| YOUR GOAL |
Records appear below. Give all of them again, exactly.

***** MATERIAL PROVIDED

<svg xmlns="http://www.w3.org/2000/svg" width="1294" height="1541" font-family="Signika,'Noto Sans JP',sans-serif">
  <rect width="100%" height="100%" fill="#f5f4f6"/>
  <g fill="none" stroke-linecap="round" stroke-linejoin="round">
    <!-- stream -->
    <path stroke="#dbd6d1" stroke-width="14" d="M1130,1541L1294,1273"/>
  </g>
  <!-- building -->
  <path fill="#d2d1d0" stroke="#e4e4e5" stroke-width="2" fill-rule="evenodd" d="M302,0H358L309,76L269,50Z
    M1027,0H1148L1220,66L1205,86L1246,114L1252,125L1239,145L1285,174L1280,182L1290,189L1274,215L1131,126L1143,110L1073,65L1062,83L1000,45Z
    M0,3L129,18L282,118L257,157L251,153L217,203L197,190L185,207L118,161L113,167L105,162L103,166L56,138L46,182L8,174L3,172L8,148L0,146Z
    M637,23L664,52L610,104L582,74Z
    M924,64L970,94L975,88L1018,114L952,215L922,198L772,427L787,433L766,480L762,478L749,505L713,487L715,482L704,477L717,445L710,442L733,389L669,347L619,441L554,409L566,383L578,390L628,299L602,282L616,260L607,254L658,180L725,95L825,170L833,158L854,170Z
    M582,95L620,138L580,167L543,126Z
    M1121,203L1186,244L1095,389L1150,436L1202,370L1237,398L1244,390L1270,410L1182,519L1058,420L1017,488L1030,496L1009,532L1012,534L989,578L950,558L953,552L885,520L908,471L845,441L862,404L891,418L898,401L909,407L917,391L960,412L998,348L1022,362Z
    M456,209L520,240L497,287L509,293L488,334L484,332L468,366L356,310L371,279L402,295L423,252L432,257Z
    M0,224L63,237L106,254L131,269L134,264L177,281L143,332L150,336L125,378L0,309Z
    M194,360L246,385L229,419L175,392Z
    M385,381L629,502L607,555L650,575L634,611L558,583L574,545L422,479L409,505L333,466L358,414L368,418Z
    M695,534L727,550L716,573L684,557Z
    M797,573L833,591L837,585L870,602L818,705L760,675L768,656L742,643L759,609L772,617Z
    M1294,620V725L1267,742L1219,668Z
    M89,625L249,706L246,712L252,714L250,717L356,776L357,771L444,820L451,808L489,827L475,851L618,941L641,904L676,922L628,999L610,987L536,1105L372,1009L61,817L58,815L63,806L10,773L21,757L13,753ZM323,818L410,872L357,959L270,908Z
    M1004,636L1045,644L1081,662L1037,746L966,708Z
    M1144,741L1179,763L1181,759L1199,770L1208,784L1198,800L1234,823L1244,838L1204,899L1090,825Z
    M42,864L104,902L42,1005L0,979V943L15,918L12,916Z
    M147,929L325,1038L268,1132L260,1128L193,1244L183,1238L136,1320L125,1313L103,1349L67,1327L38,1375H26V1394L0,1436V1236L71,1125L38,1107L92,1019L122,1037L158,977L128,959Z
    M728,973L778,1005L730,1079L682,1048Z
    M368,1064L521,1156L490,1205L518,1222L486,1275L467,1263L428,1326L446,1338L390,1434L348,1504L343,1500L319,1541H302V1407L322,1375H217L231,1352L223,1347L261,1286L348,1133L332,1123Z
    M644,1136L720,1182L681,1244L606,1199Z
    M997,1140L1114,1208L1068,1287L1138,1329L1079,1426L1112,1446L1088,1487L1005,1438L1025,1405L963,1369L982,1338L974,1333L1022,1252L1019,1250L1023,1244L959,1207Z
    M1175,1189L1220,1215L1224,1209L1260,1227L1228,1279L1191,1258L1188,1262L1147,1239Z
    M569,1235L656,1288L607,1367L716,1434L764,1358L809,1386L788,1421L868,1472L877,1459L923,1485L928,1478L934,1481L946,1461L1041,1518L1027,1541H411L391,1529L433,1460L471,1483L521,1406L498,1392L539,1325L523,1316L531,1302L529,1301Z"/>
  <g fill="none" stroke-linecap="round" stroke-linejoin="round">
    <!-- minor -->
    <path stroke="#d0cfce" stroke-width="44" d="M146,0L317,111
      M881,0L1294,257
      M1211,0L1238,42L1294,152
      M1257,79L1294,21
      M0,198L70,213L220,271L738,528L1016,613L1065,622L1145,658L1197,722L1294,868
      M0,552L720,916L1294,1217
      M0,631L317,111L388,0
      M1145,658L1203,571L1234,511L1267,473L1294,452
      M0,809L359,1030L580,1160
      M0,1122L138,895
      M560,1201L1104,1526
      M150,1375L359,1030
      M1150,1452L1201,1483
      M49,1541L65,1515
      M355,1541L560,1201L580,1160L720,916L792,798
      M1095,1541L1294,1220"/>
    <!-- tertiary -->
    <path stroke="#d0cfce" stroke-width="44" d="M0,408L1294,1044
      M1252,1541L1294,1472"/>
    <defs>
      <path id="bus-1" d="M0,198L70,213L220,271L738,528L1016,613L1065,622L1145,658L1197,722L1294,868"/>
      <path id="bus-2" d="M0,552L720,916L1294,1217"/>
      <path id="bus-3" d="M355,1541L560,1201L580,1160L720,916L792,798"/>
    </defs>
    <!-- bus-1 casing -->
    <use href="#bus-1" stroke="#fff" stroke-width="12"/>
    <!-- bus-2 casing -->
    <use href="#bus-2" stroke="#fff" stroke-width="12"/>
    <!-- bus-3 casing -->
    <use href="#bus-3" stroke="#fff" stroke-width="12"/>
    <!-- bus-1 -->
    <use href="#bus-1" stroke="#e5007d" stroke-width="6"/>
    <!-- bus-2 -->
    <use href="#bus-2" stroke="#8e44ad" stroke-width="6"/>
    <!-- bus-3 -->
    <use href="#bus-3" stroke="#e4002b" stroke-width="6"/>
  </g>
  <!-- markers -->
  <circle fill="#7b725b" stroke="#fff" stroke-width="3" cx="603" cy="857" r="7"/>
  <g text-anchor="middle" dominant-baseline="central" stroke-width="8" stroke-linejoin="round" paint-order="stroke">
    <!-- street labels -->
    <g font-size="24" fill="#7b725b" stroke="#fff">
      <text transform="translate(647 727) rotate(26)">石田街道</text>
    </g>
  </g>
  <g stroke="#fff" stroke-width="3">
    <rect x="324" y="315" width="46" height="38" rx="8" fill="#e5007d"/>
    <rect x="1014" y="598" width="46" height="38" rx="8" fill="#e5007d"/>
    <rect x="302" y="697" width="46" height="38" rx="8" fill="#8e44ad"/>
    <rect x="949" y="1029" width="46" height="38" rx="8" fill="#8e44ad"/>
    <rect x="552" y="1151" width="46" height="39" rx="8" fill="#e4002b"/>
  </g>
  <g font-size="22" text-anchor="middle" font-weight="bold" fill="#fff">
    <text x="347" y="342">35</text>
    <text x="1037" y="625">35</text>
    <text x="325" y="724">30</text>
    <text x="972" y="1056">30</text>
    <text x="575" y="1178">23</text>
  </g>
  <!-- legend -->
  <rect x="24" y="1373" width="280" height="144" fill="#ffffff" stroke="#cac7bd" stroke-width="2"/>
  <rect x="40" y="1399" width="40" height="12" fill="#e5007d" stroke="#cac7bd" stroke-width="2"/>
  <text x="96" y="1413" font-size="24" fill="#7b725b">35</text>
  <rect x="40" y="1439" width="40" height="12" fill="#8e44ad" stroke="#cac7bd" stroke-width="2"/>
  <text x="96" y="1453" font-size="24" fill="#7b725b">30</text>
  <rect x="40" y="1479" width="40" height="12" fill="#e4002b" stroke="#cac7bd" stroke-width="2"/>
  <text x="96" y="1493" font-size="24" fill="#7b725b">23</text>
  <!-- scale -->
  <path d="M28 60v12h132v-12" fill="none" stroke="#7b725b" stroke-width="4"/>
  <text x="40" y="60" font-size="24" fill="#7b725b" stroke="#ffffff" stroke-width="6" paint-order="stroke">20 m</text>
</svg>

**********

| RESULT BELOW |
<svg xmlns="http://www.w3.org/2000/svg" width="1294" height="1541" font-family="Signika,'Noto Sans JP',sans-serif">
  <rect width="100%" height="100%" fill="#f5f4f6"/>
  <g fill="none" stroke-linecap="round" stroke-linejoin="round">
    <!-- stream -->
    <path stroke="#dbd6d1" stroke-width="14" d="M1130,1541L1294,1273"/>
  </g>
  <!-- building -->
  <path fill="#d2d1d0" stroke="#e4e4e5" stroke-width="2" fill-rule="evenodd" d="M302,0H358L309,76L269,50Z
    M1027,0H1148L1220,66L1205,86L1246,114L1252,125L1239,145L1285,174L1280,182L1290,189L1274,215L1131,126L1143,110L1073,65L1062,83L1000,45Z
    M0,3L129,18L282,118L257,157L251,153L217,203L197,190L185,207L118,161L113,167L105,162L103,166L56,138L46,182L8,174L3,172L8,148L0,146Z
    M637,23L664,52L610,104L582,74Z
    M924,64L970,94L975,88L1018,114L952,215L922,198L772,427L787,433L766,480L762,478L749,505L713,487L715,482L704,477L717,445L710,442L733,389L669,347L619,441L554,409L566,383L578,390L628,299L602,282L616,260L607,254L658,180L725,95L825,170L833,158L854,170Z
    M582,95L620,138L580,167L543,126Z
    M1121,203L1186,244L1095,389L1150,436L1202,370L1237,398L1244,390L1270,410L1182,519L1058,420L1017,488L1030,496L1009,532L1012,534L989,578L950,558L953,552L885,520L908,471L845,441L862,404L891,418L898,401L909,407L917,391L960,412L998,348L1022,362Z
    M456,209L520,240L497,287L509,293L488,334L484,332L468,366L356,310L371,279L402,295L423,252L432,257Z
    M0,224L63,237L106,254L131,269L134,264L177,281L143,332L150,336L125,378L0,309Z
    M194,360L246,385L229,419L175,392Z
    M385,381L629,502L607,555L650,575L634,611L558,583L574,545L422,479L409,505L333,466L358,414L368,418Z
    M695,534L727,550L716,573L684,557Z
    M797,573L833,591L837,585L870,602L818,705L760,675L768,656L742,643L759,609L772,617Z
    M1294,620V725L1267,742L1219,668Z
    M89,625L249,706L246,712L252,714L250,717L356,776L357,771L444,820L451,808L489,827L475,851L618,941L641,904L676,922L628,999L610,987L536,1105L372,1009L61,817L58,815L63,806L10,773L21,757L13,753ZM323,818L410,872L357,959L270,908Z
    M1004,636L1045,644L1081,662L1037,746L966,708Z
    M1144,741L1179,763L1181,759L1199,770L1208,784L1198,800L1234,823L1244,838L1204,899L1090,825Z
    M42,864L104,902L42,1005L0,979V943L15,918L12,916Z
    M147,929L325,1038L268,1132L260,1128L193,1244L183,1238L136,1320L125,1313L103,1349L67,1327L38,1375H26V1394L0,1436V1236L71,1125L38,1107L92,1019L122,1037L158,977L128,959Z
    M728,973L778,1005L730,1079L682,1048Z
    M368,1064L521,1156L490,1205L518,1222L486,1275L467,1263L428,1326L446,1338L390,1434L348,1504L343,1500L319,1541H302V1407L322,1375H217L231,1352L223,1347L261,1286L348,1133L332,1123Z
    M644,1136L720,1182L681,1244L606,1199Z
    M997,1140L1114,1208L1068,1287L1138,1329L1079,1426L1112,1446L1088,1487L1005,1438L1025,1405L963,1369L982,1338L974,1333L1022,1252L1019,1250L1023,1244L959,1207Z
    M1175,1189L1220,1215L1224,1209L1260,1227L1228,1279L1191,1258L1188,1262L1147,1239Z
    M569,1235L656,1288L607,1367L716,1434L764,1358L809,1386L788,1421L868,1472L877,1459L923,1485L928,1478L934,1481L946,1461L1041,1518L1027,1541H411L391,1529L433,1460L471,1483L521,1406L498,1392L539,1325L523,1316L531,1302L529,1301Z"/>
  <g fill="none" stroke-linecap="round" stroke-linejoin="round">
    <!-- minor -->
    <path stroke="#d0cfce" stroke-width="44" d="M146,0L317,111
      M881,0L1294,257
      M1211,0L1238,42L1294,152
      M1257,79L1294,21
      M0,198L70,213L220,271L738,528L1016,613L1065,622L1145,658L1197,722L1294,868
      M0,552L720,916L1294,1217
      M0,631L317,111L388,0
      M1145,658L1203,571L1234,511L1267,473L1294,452
      M0,809L359,1030L580,1160
      M0,1122L138,895
      M560,1201L1104,1526
      M150,1375L359,1030
      M1150,1452L1201,1483
      M49,1541L65,1515
      M355,1541L560,1201L580,1160L720,916L792,798
      M1095,1541L1294,1220"/>
    <!-- tertiary -->
    <path stroke="#d0cfce" stroke-width="44" d="M0,408L1294,1044
      M1252,1541L1294,1472"/>
    <defs>
      <path id="bus-1" d="M0,198L70,213L220,271L738,528L1016,613L1065,622L1145,658L1197,722L1294,868"/>
      <path id="bus-2" d="M0,552L720,916L1294,1217"/>
      <path id="bus-3" d="M355,1541L560,1201L580,1160L720,916L792,798"/>
    </defs>
    <!-- bus-1 casing -->
    <use href="#bus-1" stroke="#fff" stroke-width="12"/>
    <!-- bus-2 casing -->
    <use href="#bus-2" stroke="#fff" stroke-width="12"/>
    <!-- bus-3 casing -->
    <use href="#bus-3" stroke="#fff" stroke-width="12"/>
    <!-- bus-1 -->
    <use href="#bus-1" stroke="#e5007d" stroke-width="6"/>
    <!-- bus-2 -->
    <use href="#bus-2" stroke="#8e44ad" stroke-width="6"/>
    <!-- bus-3 -->
    <use href="#bus-3" stroke="#e4002b" stroke-width="6"/>
  </g>
  <!-- markers -->
  <circle fill="#7b725b" stroke="#fff" stroke-width="3" cx="603" cy="857" r="7"/>
  <g text-anchor="middle" dominant-baseline="central" stroke-width="8" stroke-linejoin="round" paint-order="stroke">
    <!-- street labels -->
    <g font-size="24" fill="#7b725b" stroke="#fff">
      <text transform="translate(647 727) rotate(26)">石田街道</text>
    </g>
  </g>
  <g stroke="#fff" stroke-width="3">
    <rect x="324" y="315" width="46" height="38" rx="8" fill="#e5007d"/>
    <rect x="1014" y="598" width="46" height="38" rx="8" fill="#e5007d"/>
    <rect x="302" y="697" width="46" height="38" rx="8" fill="#8e44ad"/>
    <rect x="949" y="1029" width="46" height="38" rx="8" fill="#8e44ad"/>
    <rect x="552" y="1151" width="46" height="39" rx="8" fill="#e4002b"/>
  </g>
  <g font-size="22" text-anchor="middle" font-weight="bold" fill="#fff">
    <text x="347" y="342">35</text>
    <text x="1037" y="625">35</text>
    <text x="325" y="724">30</text>
    <text x="972" y="1056">30</text>
    <text x="575" y="1178">23</text>
  </g>
  <!-- legend -->
  <rect x="24" y="1373" width="280" height="144" fill="#ffffff" stroke="#cac7bd" stroke-width="2"/>
  <rect x="40" y="1399" width="40" height="12" fill="#e5007d" stroke="#cac7bd" stroke-width="2"/>
  <text x="96" y="1413" font-size="24" fill="#7b725b">35</text>
  <rect x="40" y="1439" width="40" height="12" fill="#8e44ad" stroke="#cac7bd" stroke-width="2"/>
  <text x="96" y="1453" font-size="24" fill="#7b725b">30</text>
  <rect x="40" y="1479" width="40" height="12" fill="#e4002b" stroke="#cac7bd" stroke-width="2"/>
  <text x="96" y="1493" font-size="24" fill="#7b725b">23</text>
  <!-- scale -->
  <path d="M28 60v12h132v-12" fill="none" stroke="#7b725b" stroke-width="4"/>
  <text x="40" y="60" font-size="24" fill="#7b725b" stroke="#ffffff" stroke-width="6" paint-order="stroke">20 m</text>
</svg>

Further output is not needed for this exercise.